Chassis CSX3002 was the very first 427 Cobra shipped to the United States. Upon completion, it served as the development chassis. Still pending homologation, it was campaigned by the works team in the USRRC series as a prototype. Even though it was piloted by the likes of Ken Miles, Bob Bondurant and Phil Hill, it was not a real match for the purpose-built sports racer. Following its brief racing career, it starred on the official Shelby calendar and in Ford Total Performance ads.
The only 427 Cobra raced by the works team next served as the camera vehicle for the MGM motion picture Spinout, which starred Elvis Presley as a Cobra racing driver. Following its retirement from active duty, it was sold off and passed through various hands until it was acquired by Cobra-expert Geoff Howard in the 1980s. He meticulously restored the car and it was subsequently raced in historic events. From the late 1990s, it was loaned to the fabulous Shelby American Collection museum in Boulder, Colorado until it was acquired by the current owner.
One of the first Cobra 427s, this example was bought new by privateer racer William G. Freeman, who used the car only twice before moving to France. He tried to sell the car in vain and in the end brought it with him. Late in 1965, it was sold to an Air Force Captain, who was stationed in France. In the Spring of 1966, the Cobra passed into the stable of the Chequered Flag racing team in London England. They converted the car to right hand drive and re-painted it Wimbledon white with a black engine cover.

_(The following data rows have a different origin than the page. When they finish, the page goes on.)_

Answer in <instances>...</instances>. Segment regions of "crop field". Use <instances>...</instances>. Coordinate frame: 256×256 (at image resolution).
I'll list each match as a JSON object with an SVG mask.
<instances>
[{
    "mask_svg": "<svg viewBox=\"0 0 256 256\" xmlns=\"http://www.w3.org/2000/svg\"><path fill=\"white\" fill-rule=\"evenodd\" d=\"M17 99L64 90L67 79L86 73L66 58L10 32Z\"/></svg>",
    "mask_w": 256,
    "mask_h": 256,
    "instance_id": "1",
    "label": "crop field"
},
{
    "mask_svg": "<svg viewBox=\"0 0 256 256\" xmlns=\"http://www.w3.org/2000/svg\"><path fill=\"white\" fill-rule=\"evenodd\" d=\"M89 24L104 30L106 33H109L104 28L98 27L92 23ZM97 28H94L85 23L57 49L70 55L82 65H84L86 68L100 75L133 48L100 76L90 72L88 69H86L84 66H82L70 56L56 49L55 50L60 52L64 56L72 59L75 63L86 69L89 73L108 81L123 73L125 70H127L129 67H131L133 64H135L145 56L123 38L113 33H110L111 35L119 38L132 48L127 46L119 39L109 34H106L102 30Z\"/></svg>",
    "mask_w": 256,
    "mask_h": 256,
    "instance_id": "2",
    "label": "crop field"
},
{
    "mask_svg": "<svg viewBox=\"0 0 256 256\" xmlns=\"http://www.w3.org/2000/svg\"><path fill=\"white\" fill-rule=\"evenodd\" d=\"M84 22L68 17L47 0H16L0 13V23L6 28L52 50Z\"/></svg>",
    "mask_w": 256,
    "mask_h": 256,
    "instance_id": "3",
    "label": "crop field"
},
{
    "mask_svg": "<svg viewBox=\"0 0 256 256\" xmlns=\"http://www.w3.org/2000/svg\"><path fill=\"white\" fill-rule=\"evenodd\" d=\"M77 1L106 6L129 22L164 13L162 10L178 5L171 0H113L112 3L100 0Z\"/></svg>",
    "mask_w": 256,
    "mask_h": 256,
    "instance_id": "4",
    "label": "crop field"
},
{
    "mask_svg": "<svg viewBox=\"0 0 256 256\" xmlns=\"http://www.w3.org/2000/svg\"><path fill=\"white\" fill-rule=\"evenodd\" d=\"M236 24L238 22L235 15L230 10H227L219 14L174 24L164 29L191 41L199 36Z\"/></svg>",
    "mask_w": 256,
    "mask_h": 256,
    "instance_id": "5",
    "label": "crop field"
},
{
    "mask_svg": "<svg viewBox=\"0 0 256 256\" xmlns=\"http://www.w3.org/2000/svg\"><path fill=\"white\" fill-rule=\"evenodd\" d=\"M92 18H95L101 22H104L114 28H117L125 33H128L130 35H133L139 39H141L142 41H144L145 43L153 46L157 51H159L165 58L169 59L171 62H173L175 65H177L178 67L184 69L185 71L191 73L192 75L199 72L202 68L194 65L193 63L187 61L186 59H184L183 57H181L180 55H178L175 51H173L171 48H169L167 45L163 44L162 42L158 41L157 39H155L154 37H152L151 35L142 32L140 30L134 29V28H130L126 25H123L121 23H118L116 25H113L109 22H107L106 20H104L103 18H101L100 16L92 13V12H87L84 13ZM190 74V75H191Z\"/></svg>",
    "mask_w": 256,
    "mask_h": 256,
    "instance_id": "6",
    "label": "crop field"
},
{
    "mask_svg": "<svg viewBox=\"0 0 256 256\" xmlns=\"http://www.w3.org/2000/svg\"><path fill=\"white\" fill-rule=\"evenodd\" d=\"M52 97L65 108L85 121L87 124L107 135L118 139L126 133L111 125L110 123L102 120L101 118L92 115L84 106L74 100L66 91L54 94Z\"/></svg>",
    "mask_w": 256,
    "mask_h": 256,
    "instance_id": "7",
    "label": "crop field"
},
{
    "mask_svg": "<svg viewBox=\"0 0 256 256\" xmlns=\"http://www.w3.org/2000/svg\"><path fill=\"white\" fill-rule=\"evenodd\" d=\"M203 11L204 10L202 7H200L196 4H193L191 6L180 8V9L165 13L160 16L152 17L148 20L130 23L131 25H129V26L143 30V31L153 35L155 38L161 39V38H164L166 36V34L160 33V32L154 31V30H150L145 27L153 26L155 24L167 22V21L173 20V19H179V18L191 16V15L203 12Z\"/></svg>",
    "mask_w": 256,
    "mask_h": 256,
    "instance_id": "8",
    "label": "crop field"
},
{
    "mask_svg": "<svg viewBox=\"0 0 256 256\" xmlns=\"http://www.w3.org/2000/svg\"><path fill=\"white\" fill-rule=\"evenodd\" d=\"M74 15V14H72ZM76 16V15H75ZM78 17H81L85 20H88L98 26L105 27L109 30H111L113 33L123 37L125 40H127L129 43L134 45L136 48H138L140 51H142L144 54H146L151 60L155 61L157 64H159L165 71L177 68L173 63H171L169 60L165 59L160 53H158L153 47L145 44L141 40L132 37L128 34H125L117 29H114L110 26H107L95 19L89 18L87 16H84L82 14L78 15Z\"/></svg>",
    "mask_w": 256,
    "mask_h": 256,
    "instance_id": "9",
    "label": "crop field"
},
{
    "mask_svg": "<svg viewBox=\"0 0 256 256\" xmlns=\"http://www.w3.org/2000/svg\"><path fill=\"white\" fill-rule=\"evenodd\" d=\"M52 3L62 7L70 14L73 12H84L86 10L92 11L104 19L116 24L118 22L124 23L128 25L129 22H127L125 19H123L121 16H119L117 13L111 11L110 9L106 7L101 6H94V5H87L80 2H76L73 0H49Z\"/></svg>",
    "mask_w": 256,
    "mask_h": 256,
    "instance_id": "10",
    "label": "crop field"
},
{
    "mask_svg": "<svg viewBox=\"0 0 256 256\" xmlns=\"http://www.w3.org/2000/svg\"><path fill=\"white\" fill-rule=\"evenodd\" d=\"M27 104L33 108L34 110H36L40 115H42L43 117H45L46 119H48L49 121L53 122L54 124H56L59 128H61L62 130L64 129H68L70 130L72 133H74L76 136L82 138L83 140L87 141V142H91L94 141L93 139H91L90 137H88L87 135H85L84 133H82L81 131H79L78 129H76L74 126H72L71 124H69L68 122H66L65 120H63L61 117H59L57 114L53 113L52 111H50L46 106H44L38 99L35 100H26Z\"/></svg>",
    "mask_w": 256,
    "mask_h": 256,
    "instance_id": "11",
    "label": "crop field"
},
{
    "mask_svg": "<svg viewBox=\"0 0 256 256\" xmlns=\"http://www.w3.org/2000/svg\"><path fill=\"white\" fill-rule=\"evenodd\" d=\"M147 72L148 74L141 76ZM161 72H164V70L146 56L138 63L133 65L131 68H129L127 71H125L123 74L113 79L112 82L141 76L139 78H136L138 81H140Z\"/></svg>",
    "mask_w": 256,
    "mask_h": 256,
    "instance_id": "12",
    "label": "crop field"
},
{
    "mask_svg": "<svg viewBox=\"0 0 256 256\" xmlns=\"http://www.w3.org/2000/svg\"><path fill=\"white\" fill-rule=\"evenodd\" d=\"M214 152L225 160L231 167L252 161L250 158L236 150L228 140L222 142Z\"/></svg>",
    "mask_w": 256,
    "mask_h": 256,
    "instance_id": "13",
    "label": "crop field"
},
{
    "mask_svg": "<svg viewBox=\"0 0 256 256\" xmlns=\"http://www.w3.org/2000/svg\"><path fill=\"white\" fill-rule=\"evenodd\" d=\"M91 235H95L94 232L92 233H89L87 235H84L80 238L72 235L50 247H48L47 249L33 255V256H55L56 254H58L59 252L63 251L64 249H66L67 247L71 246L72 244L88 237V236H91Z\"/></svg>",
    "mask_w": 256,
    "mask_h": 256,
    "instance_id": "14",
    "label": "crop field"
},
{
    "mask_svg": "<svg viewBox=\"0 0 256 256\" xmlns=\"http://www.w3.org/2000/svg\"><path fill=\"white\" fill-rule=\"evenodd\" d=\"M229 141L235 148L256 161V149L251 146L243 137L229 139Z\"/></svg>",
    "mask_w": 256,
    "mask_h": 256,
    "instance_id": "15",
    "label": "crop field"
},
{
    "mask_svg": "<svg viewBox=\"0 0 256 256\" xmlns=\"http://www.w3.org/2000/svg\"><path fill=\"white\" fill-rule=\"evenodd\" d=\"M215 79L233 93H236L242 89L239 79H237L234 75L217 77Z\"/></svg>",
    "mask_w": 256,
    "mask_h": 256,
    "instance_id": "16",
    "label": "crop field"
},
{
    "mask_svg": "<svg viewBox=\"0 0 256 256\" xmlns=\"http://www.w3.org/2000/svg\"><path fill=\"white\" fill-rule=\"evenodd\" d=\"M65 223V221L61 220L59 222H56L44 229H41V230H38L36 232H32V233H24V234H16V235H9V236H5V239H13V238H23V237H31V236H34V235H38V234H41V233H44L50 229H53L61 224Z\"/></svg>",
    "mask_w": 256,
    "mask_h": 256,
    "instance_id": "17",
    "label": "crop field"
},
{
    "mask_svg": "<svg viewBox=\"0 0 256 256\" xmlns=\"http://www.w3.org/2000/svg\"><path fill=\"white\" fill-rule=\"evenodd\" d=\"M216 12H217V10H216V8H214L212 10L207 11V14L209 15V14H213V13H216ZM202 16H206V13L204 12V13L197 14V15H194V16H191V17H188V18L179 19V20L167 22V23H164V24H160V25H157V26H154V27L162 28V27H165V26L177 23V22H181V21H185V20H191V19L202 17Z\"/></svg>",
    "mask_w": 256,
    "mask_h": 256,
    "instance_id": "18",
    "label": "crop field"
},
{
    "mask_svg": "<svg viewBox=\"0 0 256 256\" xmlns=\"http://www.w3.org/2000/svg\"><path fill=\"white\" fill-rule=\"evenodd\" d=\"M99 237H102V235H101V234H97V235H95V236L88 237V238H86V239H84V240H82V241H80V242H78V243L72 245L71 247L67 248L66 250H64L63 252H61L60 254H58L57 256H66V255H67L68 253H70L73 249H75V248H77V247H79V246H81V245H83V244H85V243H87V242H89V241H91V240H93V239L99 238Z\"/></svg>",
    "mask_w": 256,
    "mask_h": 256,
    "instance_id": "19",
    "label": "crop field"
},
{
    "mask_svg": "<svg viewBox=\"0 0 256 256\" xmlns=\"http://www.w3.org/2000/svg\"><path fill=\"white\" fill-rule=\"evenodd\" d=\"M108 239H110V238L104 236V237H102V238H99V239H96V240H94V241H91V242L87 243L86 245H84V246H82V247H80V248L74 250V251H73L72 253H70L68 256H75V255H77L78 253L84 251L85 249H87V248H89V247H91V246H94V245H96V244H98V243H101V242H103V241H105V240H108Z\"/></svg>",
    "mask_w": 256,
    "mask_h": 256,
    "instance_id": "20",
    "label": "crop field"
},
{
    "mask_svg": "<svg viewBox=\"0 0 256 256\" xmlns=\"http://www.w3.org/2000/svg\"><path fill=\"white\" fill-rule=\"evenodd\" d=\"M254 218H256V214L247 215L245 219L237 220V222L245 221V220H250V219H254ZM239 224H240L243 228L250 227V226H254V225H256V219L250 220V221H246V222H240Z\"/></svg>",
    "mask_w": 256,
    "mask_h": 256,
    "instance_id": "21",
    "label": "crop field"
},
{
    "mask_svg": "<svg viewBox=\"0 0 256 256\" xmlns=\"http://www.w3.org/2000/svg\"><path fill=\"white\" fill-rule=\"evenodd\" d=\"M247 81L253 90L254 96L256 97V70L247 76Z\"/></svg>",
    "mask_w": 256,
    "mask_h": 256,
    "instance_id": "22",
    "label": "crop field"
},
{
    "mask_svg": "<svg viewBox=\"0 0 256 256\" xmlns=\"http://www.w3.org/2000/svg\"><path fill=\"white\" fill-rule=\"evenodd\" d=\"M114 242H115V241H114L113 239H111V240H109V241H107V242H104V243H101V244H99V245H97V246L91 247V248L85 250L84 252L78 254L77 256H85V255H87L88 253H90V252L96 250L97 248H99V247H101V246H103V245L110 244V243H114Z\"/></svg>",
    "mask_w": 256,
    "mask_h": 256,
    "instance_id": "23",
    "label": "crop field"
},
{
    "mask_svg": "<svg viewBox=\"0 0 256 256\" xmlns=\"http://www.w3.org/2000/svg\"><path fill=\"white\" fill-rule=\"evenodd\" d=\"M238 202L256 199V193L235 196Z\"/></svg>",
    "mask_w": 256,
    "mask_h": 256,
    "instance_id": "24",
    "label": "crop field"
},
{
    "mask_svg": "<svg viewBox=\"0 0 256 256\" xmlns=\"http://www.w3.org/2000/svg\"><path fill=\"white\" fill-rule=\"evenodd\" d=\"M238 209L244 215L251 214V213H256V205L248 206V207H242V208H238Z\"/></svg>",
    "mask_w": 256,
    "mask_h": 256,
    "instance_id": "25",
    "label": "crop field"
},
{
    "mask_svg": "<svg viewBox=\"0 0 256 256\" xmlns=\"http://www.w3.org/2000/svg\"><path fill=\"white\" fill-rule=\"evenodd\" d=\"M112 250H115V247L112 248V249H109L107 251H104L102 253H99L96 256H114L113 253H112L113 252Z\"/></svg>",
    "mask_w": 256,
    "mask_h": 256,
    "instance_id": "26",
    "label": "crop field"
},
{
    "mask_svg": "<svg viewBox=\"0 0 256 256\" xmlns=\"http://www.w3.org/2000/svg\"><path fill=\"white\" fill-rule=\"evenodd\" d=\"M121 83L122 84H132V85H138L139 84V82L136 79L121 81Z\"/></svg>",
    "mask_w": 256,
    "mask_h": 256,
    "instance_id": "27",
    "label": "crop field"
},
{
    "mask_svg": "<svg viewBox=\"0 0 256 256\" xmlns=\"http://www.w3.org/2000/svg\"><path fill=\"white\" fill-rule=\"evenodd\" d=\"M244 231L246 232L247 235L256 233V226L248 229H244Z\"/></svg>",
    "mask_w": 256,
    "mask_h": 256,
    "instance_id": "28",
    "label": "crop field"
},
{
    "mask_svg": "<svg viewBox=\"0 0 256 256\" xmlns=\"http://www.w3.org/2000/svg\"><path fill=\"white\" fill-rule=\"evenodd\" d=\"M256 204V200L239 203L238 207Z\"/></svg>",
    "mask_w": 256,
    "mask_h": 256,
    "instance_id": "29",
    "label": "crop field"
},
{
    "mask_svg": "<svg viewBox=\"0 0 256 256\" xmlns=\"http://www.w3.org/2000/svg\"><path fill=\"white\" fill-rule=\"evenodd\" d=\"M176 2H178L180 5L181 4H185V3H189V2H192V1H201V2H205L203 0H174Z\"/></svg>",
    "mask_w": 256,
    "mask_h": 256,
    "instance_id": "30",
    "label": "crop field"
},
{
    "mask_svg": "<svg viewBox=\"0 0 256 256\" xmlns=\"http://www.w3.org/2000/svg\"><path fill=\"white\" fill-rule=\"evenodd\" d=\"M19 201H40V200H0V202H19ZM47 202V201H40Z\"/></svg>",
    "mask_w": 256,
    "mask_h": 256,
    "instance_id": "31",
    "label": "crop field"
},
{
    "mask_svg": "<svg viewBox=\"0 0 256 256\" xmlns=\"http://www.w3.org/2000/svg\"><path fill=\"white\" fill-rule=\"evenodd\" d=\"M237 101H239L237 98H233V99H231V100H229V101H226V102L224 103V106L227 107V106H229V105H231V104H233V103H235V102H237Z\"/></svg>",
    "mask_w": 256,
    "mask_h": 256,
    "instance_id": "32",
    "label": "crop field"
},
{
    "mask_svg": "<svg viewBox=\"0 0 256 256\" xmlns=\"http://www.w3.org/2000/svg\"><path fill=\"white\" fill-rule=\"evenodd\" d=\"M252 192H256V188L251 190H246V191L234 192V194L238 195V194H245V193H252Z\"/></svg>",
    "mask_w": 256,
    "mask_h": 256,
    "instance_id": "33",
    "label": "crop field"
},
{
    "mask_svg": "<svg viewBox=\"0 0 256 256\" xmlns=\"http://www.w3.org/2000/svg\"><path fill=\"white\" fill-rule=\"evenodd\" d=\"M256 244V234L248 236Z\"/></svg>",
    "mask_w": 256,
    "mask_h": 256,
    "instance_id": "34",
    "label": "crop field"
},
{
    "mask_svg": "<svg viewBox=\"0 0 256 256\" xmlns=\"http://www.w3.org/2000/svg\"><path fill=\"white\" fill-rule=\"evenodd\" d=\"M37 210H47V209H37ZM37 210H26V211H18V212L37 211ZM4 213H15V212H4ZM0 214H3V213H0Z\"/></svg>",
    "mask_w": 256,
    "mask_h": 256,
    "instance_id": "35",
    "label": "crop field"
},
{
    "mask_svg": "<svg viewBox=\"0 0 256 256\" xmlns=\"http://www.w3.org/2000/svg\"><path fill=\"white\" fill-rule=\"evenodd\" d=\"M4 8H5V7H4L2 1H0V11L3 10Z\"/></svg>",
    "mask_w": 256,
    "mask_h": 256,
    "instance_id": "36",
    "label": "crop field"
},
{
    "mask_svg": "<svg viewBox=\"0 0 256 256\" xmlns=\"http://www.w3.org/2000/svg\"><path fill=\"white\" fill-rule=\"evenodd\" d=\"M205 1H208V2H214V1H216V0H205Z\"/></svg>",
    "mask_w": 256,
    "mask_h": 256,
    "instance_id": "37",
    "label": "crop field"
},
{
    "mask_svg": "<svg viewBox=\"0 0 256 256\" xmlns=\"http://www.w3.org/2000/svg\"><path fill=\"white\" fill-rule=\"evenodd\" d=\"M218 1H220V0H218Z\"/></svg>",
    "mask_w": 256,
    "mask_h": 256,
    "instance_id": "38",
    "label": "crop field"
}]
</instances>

In this guise, chassis CSX3006 was extensively raced all around the British isles. The highlight of its racing career came at the Ilford 500 at Brands Hatch in May of 1966. Piloted by Bob Bondurant and David Piper, and in torrential conditions, the menacing Cobra took the outright win ahead of a flock of GT40s and E-Types. Following its contemporary racing career, it stayed in England for another decade before returning home to the United States.
While in America, the car was returned to left hand drive and painted in the Shelby team colours of guardsman blue with two white stripes. In the early 2000s, Brands Hatch winning Cobra was subjected to a ground-up restoration. The owner decided to return the car to its 1966 condition, so the steering wheel was moved once more and the white with black livery was re-applied. It has since passed into the hands of the current, fittingly British owner.
This Cobra 427 was successfully campaigned in the 1966 by the Ford of Canada works driver George Eaton. Despite being only twenty years old he coped with the 550 bhp remarkably well, winning his class in all eighteen regional and national races he competed in. In a 6 Hours race at Mosport he even beat his team's Ford GT40. It has since survived virtually undamaged with the original and body still fitted. Painted in familiar Cobra colours, the very rare 427 Cobra is seen in action here at the 2006 Monterey Historic Races.